There are three types of co-ops: limited equity, market rate, and leasing. With a market rate co-op, tenants buy shares of the building at market rates, meaning that individual co-op members can have a larger stake in the property than others.

In a limited-equity situation, the board sets the price and number of shares that a single tenant can own. Finally, with a leasing co-op, the tenants do not own the building, so there is a chance that the property owner could sell to another entity.

What is Co-Op Insurance?
If you live in a house, you get homeowners insurance to protect your dwelling and personal items. In a co-op apartment, the landlord takes care of each apartment's building and structural walls (assuming they are reputable). Because you are a part-owner of a co-op property, you have more options to protect both your belongings and the unit itself.

There are multiple co-op building insurance options (aka HO6 coverage), which we will discuss in the next section. A co-op policy is often the same as condo insurance.

Co-Op Insurance Coverage Terms
Before going over coverages, it helps to understand specific terms and how they impact your insurance policy. You should ask your insurance agent how their quote or your policy handles each of these items. They are:

  • Premiums. A premium is the dollar amount you pay monthly to your insurer for your co-op insurance policy. If you miss a payment beyond a grace period, they could refuse to renew your policy, and any damage after the grace period will get denied. Often, premiums get paid to your mortgage company who pays the insurer on your behalf.
  • Deductibles. When buying any insurance, you will have to pay some money out of pocket when filing a claim. Your insurance deductible is the total amount you owe before the insurance company issues a check for the rest. Typically, the higher your insurance premium, the lower your deductible, and vice versa.

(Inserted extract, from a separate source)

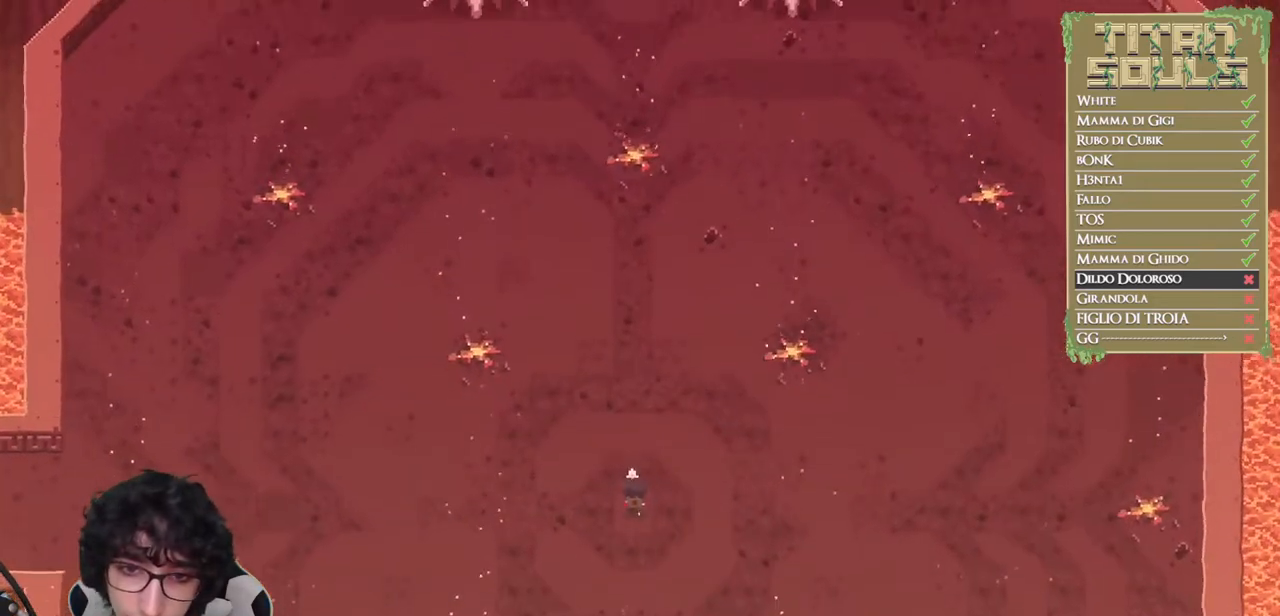
{"buttons": ["R1"], "left_stick": "center", "events": [[17, "DPAD_UP", "up"]]}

    Let's say that your deductible is $3,000, and you have a repair bill of $10,000. You are responsible for the initial $3,000, and your insurance company will pay for the remaining $7,000. If you have a dollar amount deductible, you must pay your share with every claim.
  • Replacement Cost Value (RCV) vs. Actual Cash Value (ACV). Replacement cost value and actual cash value get used when valuing your property, which decides the amount of money you will get when you file a damage claim. RCV policies are more expensive than ACV, but they will save you a lot of cash when disaster strikes if you lose most of your belongings.
    • Replacement Cost Value (RCV) gives you enough money to replace stolen or damaged items with new items at today's retail price.
    • Actual Cash Value (ACV) uses the retail price minus depreciation. This valuation gives you less money than today's retail price. To learn how to calculate ACV, check this article: ACV vs. RCV.
  • Policy Limits. All policies have coverage limits. Policy limits are the maximum coverage amount you buy and the full amount you can get on a claim. It, too, is customizable; you select the coverage amount based on the cost to rebuild your co-op's interior and replace all your personal belongings.
    • E.g., If you have $400,000 of coverage for your co-op, that is your policy limit.
  • Sub-Limits. There are sub-limits for property categories within personal property coverage, like bikes, art, jewelry, and electronics.
    • E.g., a computer sub-limit is usually $1,500, but it varies per insurer. That means the most your carrier will pay on a computer insurance claim is $1,500, and your deductible is also deducted from that amount if you file a computer damage claim.
  • Claims History and Insurance Scores. Be aware that claims filed go against your insurance score. Your insurance score is like a credit score. Insurers use it to choose to insure you or not. It also influences your monthly premium amount. More than one insurance claim over a seven-year timeframe increases your premium and score.
    • You should not file a claim for small amounts, especially if the claim amount is less than your deductible or sub-limit. Those claims would yield you no money and hurt your insurance score. Even if you get money, is a $500 or $1,000 claim worth hurting your score or increasing your premiums?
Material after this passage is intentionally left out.